“辟邪劍法已拿到手,莫要戀戰!”
費斌將袈裟用腳勾起放入懷中,眼睛看向後方群雄,向著嵩山師兄弟們低喝一聲,當先一步轉身就走。
其他嵩山弟子心中頓時鬆了口氣,他們也不想再和這個人比劍了,每一劍都彷佛刺入泥灘當中,渾身不得勁,當即就想收劍後撤。
可這些人既然想殺自己,陳廣如何容他們退走?
況且吃了餘滄海輕功的虧,他可不想再玩一次馬拉鬆。
雖說華山和嵩山同屬五嶽劍派,但左冷禪一心想要一統江湖,野心比繡花的東方不敗可大多了,把這群人放回去不但不會承自己的情,反而隻是給敵人壯大實力。
今天先殺田伯光,後殺餘滄海,陳廣發現,原來自己對痛下殺手其實沒什麽特別的感覺,倒也不差這幾個人頭。
天羅地網式的劍法一變,想要強行退走的陸柏當即中劍,丁勉壓根沒有找到掩護他的機會,一劍穿心,立刻死了。
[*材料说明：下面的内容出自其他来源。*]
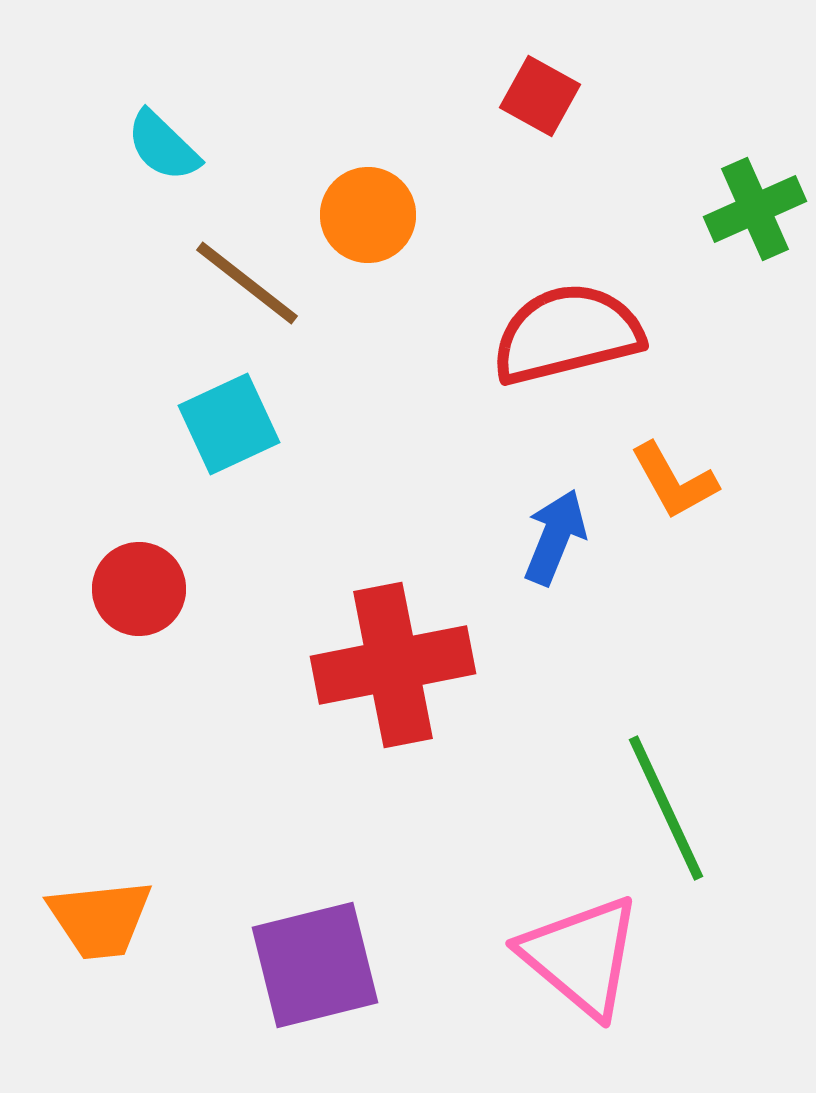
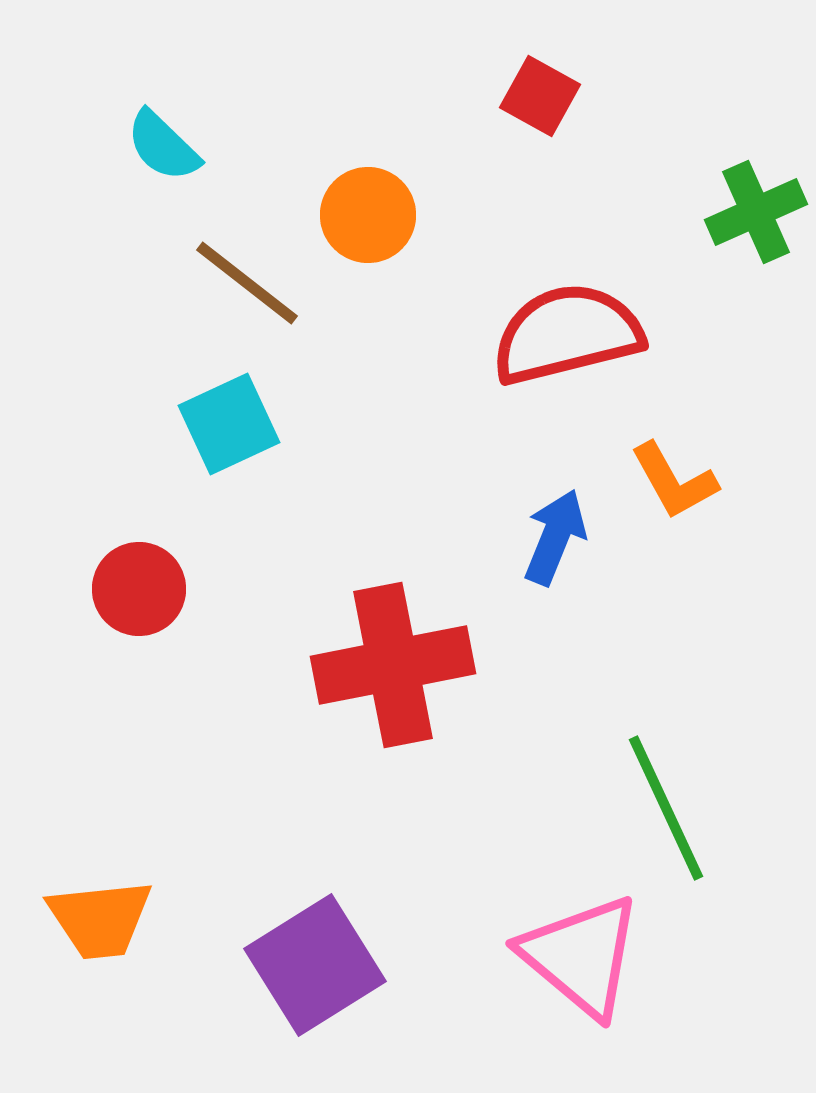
green cross: moved 1 px right, 3 px down
purple square: rotated 18 degrees counterclockwise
其他嵩山弟子驚得再不敢有撤劍的意圖,隻能隨著陳廣的劍勢繼續勉強應對。一個個惶恐不安,滿頭汗水像是破麻袋漏出的豆子灑在地上。
“陸師弟!”
丁勉心中大駭,陸柏雖然武功比他差許多,但此時又不是一對一比鬥,而是十幾個嵩山弟子一齊圍攻這人啊?就這還能不停抽冷子殺人,哪怕是……哪怕是掌門親至,也不見得可以如此應付嵩山十三太保啊?
他究竟是何來曆?
那邊群雄眼見嵩山派一人身死,許多人倒吸一口涼氣,他們本以為這個陳廣一時能夠抵擋嵩山太保圍攻,身手已經是非同小可,隻是今日免不得狼狽而逃甚至隕落在此。
哪曾想,十二打一居然還被反殺!
“這陳廣……也太過妖孽了些,再給他幾年,長到20歲,天底下還有何人是他對手?”
人群中,一個見過陳廣相貌的江湖客喃喃道。